*PROBLEM REQUIREMENTS*.
Among the entries, find the lines with the string "Adhes" and report them.

++++++++++

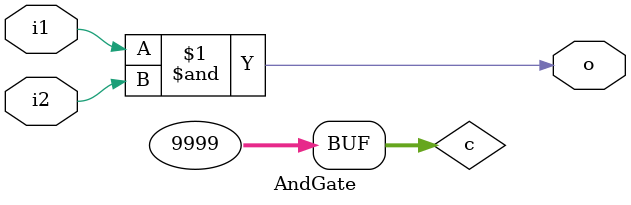
<source format=v>
`timescale 1ns / 1ps
module AndGate(
    input i1,
    input i2,
    output o
    );
	 
	assign o = i1&i2;
	reg [31:0] r1, r2, mem[1023:0];
	integer c = 32'd9999;
	parameter d = 10'b101;
	
	
endmodule

</source>
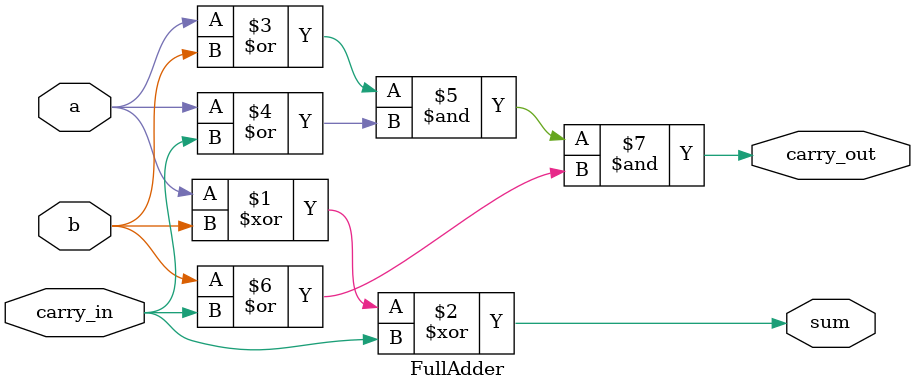
<source format=v>
`timescale 1ns / 1ps


module FullAdder(
    input a,
    input b,
    input carry_in,
    output wire sum,
    output wire carry_out
    );
    
    // Make a truth table for a full-adder
    // Notice that Carry_out = (A or B) and (A or C_in) and (B or C_in)
    // Sum = A xor B xor C
    
    // You can also make a full adder out of half adders too which is pretty cool honestly
    
    assign sum = a ^ b ^ carry_in;
    
    assign carry_out = (a | b) & (a | carry_in) & (b | carry_in);
    
endmodule

</source>
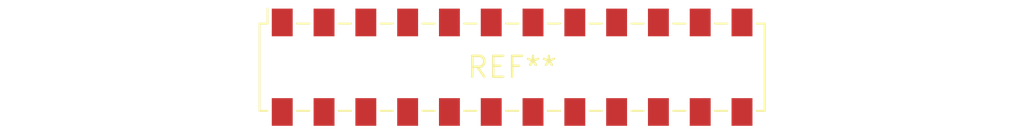
<source format=kicad_pcb>
(kicad_pcb (version 20240108) (generator pcbnew)

  (general
    (thickness 1.6)
  )

  (paper "A4")
  (layers
    (0 "F.Cu" signal)
    (31 "B.Cu" signal)
    (32 "B.Adhes" user "B.Adhesive")
    (33 "F.Adhes" user "F.Adhesive")
    (34 "B.Paste" user)
    (35 "F.Paste" user)
    (36 "B.SilkS" user "B.Silkscreen")
    (37 "F.SilkS" user "F.Silkscreen")
    (38 "B.Mask" user)
    (39 "F.Mask" user)
    (40 "Dwgs.User" user "User.Drawings")
    (41 "Cmts.User" user "User.Comments")
    (42 "Eco1.User" user "User.Eco1")
    (43 "Eco2.User" user "User.Eco2")
    (44 "Edge.Cuts" user)
    (45 "Margin" user)
    (46 "B.CrtYd" user "B.Courtyard")
    (47 "F.CrtYd" user "F.Courtyard")
    (48 "B.Fab" user)
    (49 "F.Fab" user)
    (50 "User.1" user)
    (51 "User.2" user)
    (52 "User.3" user)
    (53 "User.4" user)
    (54 "User.5" user)
    (55 "User.6" user)
    (56 "User.7" user)
    (57 "User.8" user)
    (58 "User.9" user)
  )

  (setup
    (pad_to_mask_clearance 0)
    (pcbplotparams
      (layerselection 0x00010fc_ffffffff)
      (plot_on_all_layers_selection 0x0000000_00000000)
      (disableapertmacros false)
      (usegerberextensions false)
      (usegerberattributes false)
      (usegerberadvancedattributes false)
      (creategerberjobfile false)
      (dashed_line_dash_ratio 12.000000)
      (dashed_line_gap_ratio 3.000000)
      (svgprecision 4)
      (plotframeref false)
      (viasonmask false)
      (mode 1)
      (useauxorigin false)
      (hpglpennumber 1)
      (hpglpenspeed 20)
      (hpglpendiameter 15.000000)
      (dxfpolygonmode false)
      (dxfimperialunits false)
      (dxfusepcbnewfont false)
      (psnegative false)
      (psa4output false)
      (plotreference false)
      (plotvalue false)
      (plotinvisibletext false)
      (sketchpadsonfab false)
      (subtractmaskfromsilk false)
      (outputformat 1)
      (mirror false)
      (drillshape 1)
      (scaleselection 1)
      (outputdirectory "")
    )
  )

  (net 0 "")

  (footprint "Samtec_HLE-112-02-xxx-DV-BE-A_2x12_P2.54mm_Horizontal" (layer "F.Cu") (at 0 0))

)

</source>
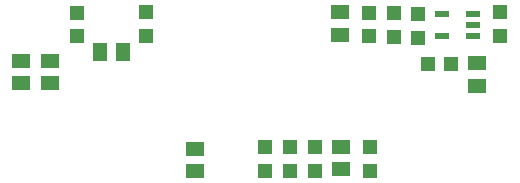
<source format=gbp>
G04*
G04 #@! TF.GenerationSoftware,Altium Limited,Altium Designer,20.0.13 (296)*
G04*
G04 Layer_Color=128*
%FSLAX25Y25*%
%MOIN*%
G70*
G01*
G75*
%ADD54R,0.05906X0.05118*%
%ADD55R,0.05000X0.05000*%
%ADD56R,0.05118X0.05906*%
%ADD57R,0.04803X0.02441*%
%ADD58R,0.05000X0.05000*%
D54*
X23229Y55315D02*
D03*
X23229Y47835D02*
D03*
X32973Y55315D02*
D03*
X32973Y47835D02*
D03*
X81000Y18560D02*
D03*
X81000Y26040D02*
D03*
X129429Y63997D02*
D03*
X129429Y71478D02*
D03*
X175000Y54440D02*
D03*
X175000Y46960D02*
D03*
X129844Y19056D02*
D03*
X129844Y26537D02*
D03*
D55*
X41732Y71358D02*
D03*
Y63484D02*
D03*
X64665Y71555D02*
D03*
Y63681D02*
D03*
X139272Y63386D02*
D03*
Y71260D02*
D03*
X147343Y63288D02*
D03*
Y71162D02*
D03*
X155600Y62963D02*
D03*
Y70837D02*
D03*
X182776Y63583D02*
D03*
Y71457D02*
D03*
X104600Y26500D02*
D03*
Y18626D02*
D03*
X112900Y26500D02*
D03*
Y18626D02*
D03*
X139400Y26537D02*
D03*
Y18663D02*
D03*
X121200Y26500D02*
D03*
Y18626D02*
D03*
D56*
X56989Y58070D02*
D03*
X49508Y58071D02*
D03*
D57*
X163642Y70975D02*
D03*
X173957Y63494D02*
D03*
Y70975D02*
D03*
Y67235D02*
D03*
X163642Y63475D02*
D03*
D58*
X166637Y54100D02*
D03*
X158763D02*
D03*
M02*

</source>
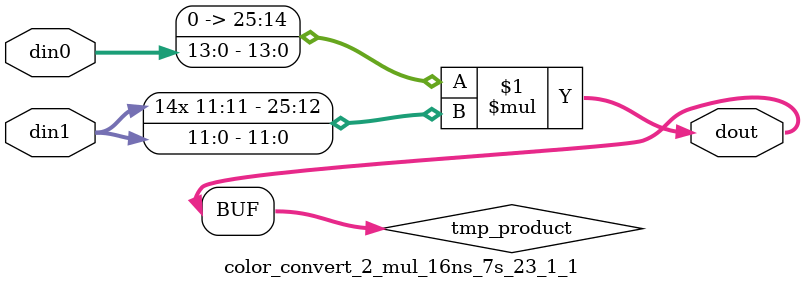
<source format=v>

`timescale 1 ns / 1 ps

  module color_convert_2_mul_16ns_7s_23_1_1(din0, din1, dout);
parameter ID = 1;
parameter NUM_STAGE = 0;
parameter din0_WIDTH = 14;
parameter din1_WIDTH = 12;
parameter dout_WIDTH = 26;

input [din0_WIDTH - 1 : 0] din0; 
input [din1_WIDTH - 1 : 0] din1; 
output [dout_WIDTH - 1 : 0] dout;

wire signed [dout_WIDTH - 1 : 0] tmp_product;











assign tmp_product = $signed({1'b0, din0}) * $signed(din1);










assign dout = tmp_product;







endmodule

</source>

++++++++++

*RESPONSE*.
    (32 "B.Adhes" user "B.Adhesive")
    (33 "F.Adhes" user "F.Adhesive")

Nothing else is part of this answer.